Однако принцип «загребать жар чужими руками» вскоре сыграет недобрую шутку с людьми, его исповедующими. Но это будет позже. А пока… Пока суки с благословения лагерного начальства начали крестовый поход на воров.
Писатель Ахто Леви в своем автобиографическом романе «Мор» так объясняет внутренние причины возникновения сучьей войны: «Не физическая смерть воров важна для сук – им важно моральное их падение, духовное поражение; сукам необходимо согнуть воров, заставить отказаться от воровского закона; сукам выгоднее, если воры предадут свой закон так же, как делали они сами, и станут тогда с ними, с суками, на одном уровне. И вот они идут, достопримечательные суки. На убийства тела и духа, ибо, если кто из воров не захочет согнуться, – тому смерть. Сукам уже нечего терять, они уже не могут кичиться воровской честью. У воров же что-то ещё осталось, и это необходимо у них отнять – таков сучий закон».
Число конфликтов среди заключенных росло. На сходняках и в тюрьмах воры в законе исключали из своих рядов старых товарищей. Количество отколовшихся групп увеличивалось. Самые значительные из них были: «Ломом опоясанные», «Красная шапочка», «Беспредел», «Дери-Бери», «Один-на-льдине». Группы, которые откололись ещё раньше, например «Махновцы», «Анархисты» и «Подводники», тоже выжили и по-прежнему находились в оппозиции к ворам в законе.

#### [Перечень]
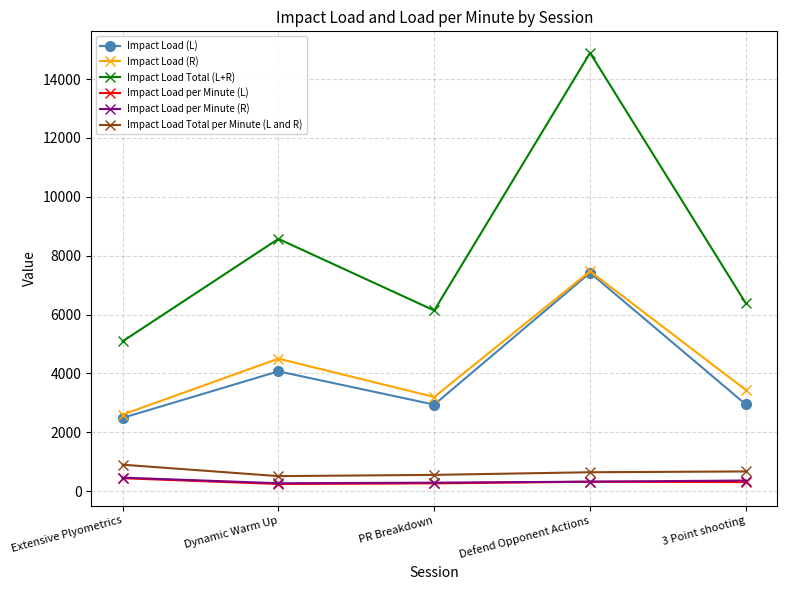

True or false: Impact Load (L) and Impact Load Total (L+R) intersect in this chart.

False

...

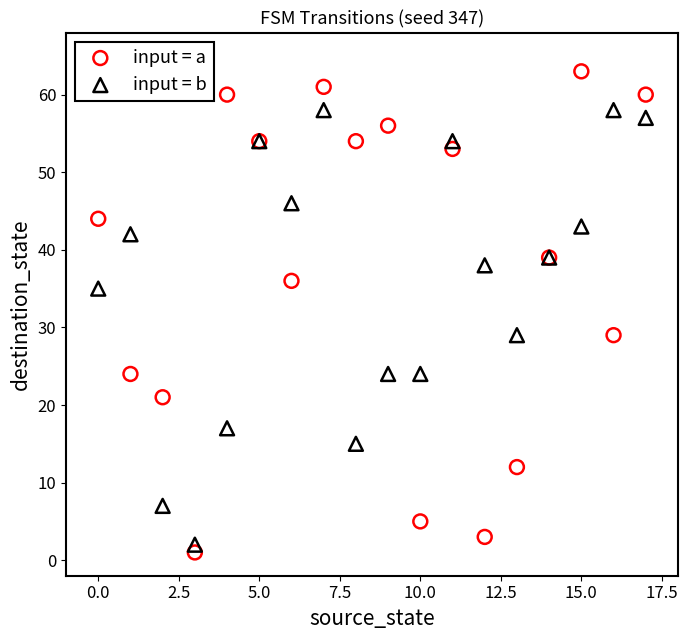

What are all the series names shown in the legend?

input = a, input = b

#### [Задания к отрывку]
[a] Повторите из отрывка о сучьей войне фрагмент от «Число конфликтов среди» до «ворам в законе.».
[b] Ответьте кратко на вопросы по отрывку о сучьей войне.
(i) Из какого романа и какого писателя приведена цитата?
(ii) Где воры в законе исключали из своих рядов старых товарищей?
(iii) Какие группы, отколовшиеся ещё раньше, названы в отрывке?

#### [Письменные ответы]
[a]
Число конфликтов среди заключенных росло. На сходняках и в тюрьмах воры в законе исключали из своих рядов старых товарищей. Количество отколовшихся групп увеличивалось. Самые значительные из них были: «Ломом опоясанные», «Красная шапочка», «Беспредел», «Дери-Бери», «Один-на-льдине». Группы, которые откололись ещё раньше, например «Махновцы», «Анархисты» и «Подводники», тоже выжили и по-прежнему находились в оппозиции к ворам в законе.

[b]
(i) Из автобиографического романа «Мор» писателя Ахто Леви.
(ii) На сходняках и в тюрьмах.
(iii) «Махновцы», «Анархисты» и «Подводники».